_SUPPLIED MATERIAL:_
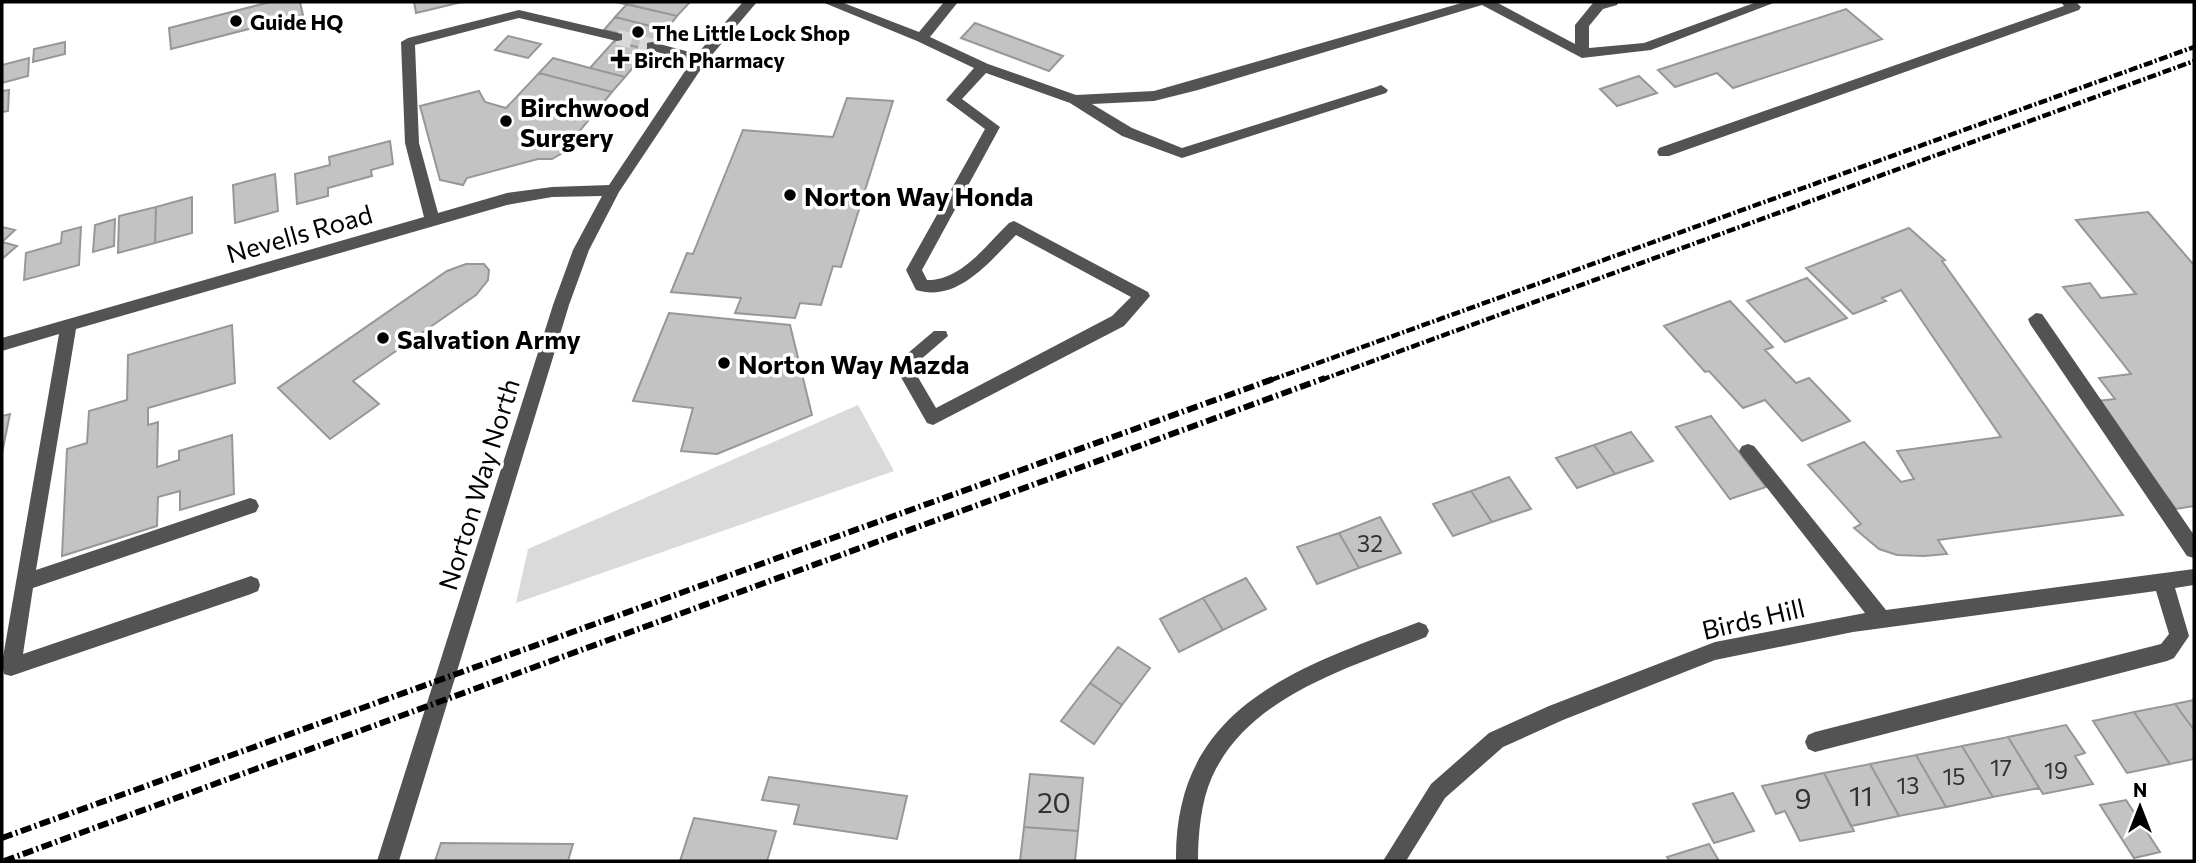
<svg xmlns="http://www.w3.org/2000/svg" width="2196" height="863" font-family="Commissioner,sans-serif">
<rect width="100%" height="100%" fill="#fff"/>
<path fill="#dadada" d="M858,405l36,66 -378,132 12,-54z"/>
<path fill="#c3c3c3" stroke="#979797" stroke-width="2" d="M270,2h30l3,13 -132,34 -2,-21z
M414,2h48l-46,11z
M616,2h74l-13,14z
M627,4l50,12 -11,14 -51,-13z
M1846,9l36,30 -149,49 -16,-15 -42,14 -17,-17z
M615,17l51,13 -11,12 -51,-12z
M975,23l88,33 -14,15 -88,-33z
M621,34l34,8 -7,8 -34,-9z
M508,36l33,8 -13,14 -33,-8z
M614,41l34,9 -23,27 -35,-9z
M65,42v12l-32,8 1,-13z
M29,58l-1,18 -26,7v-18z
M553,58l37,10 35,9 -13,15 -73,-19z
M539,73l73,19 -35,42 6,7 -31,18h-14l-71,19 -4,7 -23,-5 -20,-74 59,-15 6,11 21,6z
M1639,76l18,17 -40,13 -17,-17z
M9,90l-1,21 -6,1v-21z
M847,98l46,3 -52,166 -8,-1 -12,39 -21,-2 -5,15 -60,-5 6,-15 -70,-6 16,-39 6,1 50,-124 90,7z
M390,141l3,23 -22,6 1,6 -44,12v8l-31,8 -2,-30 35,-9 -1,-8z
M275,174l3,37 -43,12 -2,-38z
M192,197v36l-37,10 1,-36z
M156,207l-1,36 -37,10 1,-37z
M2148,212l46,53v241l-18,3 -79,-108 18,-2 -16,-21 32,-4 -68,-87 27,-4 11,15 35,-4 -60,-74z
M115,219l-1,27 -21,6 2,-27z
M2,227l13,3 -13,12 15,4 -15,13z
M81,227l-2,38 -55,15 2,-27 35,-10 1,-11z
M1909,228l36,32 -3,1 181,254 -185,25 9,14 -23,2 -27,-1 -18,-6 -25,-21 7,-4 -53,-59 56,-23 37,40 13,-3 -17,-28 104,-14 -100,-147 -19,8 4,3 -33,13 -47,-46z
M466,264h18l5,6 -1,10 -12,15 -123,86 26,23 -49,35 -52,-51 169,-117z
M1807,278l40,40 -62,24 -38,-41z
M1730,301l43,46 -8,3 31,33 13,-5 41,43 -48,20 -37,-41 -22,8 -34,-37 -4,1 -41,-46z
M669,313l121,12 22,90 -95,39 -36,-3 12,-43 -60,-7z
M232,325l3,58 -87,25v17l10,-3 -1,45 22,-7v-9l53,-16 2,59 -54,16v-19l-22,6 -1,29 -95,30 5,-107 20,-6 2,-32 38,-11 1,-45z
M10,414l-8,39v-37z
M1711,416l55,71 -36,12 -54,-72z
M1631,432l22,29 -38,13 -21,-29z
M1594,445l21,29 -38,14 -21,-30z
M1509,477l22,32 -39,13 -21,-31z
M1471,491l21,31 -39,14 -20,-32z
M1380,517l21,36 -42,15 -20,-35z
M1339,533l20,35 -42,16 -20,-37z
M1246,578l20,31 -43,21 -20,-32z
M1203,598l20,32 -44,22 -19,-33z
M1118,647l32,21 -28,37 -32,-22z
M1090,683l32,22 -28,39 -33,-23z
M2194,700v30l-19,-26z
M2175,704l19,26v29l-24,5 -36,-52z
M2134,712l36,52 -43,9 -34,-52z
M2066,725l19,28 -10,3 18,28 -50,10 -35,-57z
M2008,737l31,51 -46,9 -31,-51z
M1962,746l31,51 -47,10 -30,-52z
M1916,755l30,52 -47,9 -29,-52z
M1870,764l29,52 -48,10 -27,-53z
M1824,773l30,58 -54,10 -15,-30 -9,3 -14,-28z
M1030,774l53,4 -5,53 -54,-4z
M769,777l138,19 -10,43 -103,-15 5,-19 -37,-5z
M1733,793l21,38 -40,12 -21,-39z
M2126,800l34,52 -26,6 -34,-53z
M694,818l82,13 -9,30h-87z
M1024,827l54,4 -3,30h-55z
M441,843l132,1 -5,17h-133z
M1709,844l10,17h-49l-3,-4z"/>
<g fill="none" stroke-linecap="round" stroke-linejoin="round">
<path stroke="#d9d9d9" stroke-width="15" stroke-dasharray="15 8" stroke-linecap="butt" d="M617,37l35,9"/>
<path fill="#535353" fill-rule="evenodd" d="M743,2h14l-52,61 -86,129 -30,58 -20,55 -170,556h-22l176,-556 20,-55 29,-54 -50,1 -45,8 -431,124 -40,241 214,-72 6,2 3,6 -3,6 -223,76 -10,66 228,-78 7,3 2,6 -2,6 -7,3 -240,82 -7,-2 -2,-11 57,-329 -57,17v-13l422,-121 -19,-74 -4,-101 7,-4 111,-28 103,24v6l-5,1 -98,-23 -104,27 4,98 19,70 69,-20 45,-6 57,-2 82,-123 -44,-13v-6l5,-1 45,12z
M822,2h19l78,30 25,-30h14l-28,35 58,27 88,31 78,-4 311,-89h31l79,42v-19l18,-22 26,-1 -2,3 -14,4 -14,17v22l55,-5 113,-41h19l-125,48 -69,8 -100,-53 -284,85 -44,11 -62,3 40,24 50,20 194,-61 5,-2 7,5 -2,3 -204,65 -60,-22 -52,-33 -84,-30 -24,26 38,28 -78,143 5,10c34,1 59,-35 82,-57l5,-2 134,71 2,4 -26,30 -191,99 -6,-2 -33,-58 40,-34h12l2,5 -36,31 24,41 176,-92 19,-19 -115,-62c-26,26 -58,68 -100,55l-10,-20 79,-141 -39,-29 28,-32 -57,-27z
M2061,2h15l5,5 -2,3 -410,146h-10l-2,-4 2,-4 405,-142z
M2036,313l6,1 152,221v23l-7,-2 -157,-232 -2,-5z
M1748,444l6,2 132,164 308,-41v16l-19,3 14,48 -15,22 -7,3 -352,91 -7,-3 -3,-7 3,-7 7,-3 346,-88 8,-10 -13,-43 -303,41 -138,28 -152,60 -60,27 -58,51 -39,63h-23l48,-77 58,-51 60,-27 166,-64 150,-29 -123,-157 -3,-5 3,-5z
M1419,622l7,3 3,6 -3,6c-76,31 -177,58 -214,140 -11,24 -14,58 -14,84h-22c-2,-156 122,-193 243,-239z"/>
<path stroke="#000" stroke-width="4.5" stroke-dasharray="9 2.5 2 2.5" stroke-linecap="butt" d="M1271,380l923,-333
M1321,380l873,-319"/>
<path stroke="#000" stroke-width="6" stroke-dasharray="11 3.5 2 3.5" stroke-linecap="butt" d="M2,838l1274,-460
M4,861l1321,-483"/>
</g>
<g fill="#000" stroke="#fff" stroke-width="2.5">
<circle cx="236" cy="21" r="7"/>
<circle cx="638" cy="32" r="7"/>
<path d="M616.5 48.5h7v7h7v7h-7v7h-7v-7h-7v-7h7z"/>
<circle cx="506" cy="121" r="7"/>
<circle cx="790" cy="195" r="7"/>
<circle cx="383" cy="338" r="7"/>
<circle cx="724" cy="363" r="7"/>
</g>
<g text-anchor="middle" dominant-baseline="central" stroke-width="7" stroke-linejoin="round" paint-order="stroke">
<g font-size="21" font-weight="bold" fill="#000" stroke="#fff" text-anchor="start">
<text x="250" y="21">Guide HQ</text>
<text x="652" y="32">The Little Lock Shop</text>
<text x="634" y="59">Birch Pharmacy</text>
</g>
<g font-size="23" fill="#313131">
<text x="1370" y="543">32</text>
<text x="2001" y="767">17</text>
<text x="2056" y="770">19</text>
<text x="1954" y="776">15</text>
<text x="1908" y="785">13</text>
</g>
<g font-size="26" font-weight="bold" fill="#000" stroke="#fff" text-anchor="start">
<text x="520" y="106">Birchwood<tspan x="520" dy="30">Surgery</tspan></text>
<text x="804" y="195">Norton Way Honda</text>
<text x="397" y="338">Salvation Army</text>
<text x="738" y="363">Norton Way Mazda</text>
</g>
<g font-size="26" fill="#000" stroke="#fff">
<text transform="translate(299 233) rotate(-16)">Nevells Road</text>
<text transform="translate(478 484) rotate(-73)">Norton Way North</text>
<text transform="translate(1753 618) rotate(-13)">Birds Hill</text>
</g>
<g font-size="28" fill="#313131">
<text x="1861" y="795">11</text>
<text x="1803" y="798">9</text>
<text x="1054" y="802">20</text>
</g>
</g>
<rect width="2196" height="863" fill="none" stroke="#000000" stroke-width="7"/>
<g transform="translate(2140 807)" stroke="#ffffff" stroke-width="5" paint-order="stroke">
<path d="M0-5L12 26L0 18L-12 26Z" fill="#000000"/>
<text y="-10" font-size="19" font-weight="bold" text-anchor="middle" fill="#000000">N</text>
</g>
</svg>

_WHAT YOU WILL DO:_ Leave out every line above except those from the line with "M627,4l50,12 -11,14 -51,-13z" up to and including the line with "M553,58l37,10 35,9 -13,15 -73,-19z", and copy those exactly.

_OUTPUT FOR THIS EXERCISE:_
M627,4l50,12 -11,14 -51,-13z
M1846,9l36,30 -149,49 -16,-15 -42,14 -17,-17z
M615,17l51,13 -11,12 -51,-12z
M975,23l88,33 -14,15 -88,-33z
M621,34l34,8 -7,8 -34,-9z
M508,36l33,8 -13,14 -33,-8z
M614,41l34,9 -23,27 -35,-9z
M65,42v12l-32,8 1,-13z
M29,58l-1,18 -26,7v-18z
M553,58l37,10 35,9 -13,15 -73,-19z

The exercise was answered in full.